• Work to be completed
Copy every line of the records below that holds the word "with".

[Collected data entries]
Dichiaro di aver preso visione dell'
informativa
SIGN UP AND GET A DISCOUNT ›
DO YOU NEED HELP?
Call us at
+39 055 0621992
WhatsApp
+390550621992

--

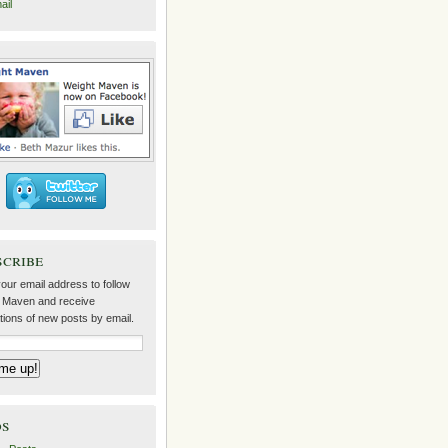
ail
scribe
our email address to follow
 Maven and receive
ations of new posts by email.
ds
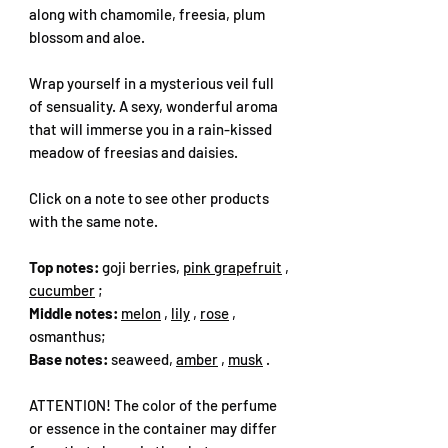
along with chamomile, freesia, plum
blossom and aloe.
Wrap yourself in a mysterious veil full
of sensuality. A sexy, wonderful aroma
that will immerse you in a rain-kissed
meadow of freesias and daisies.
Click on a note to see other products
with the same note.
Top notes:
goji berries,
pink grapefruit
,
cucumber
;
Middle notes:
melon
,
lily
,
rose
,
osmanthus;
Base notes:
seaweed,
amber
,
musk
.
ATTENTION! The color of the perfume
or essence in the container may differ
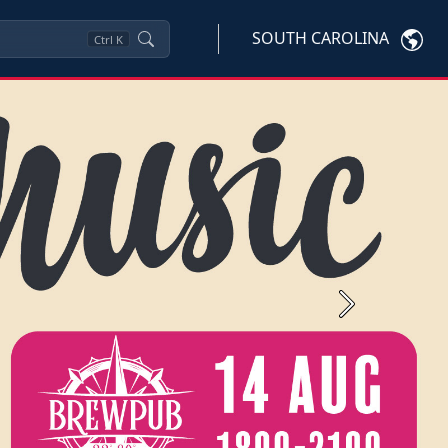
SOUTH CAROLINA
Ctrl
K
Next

• Output for this task
along with chamomile, freesia, plum
with the same note.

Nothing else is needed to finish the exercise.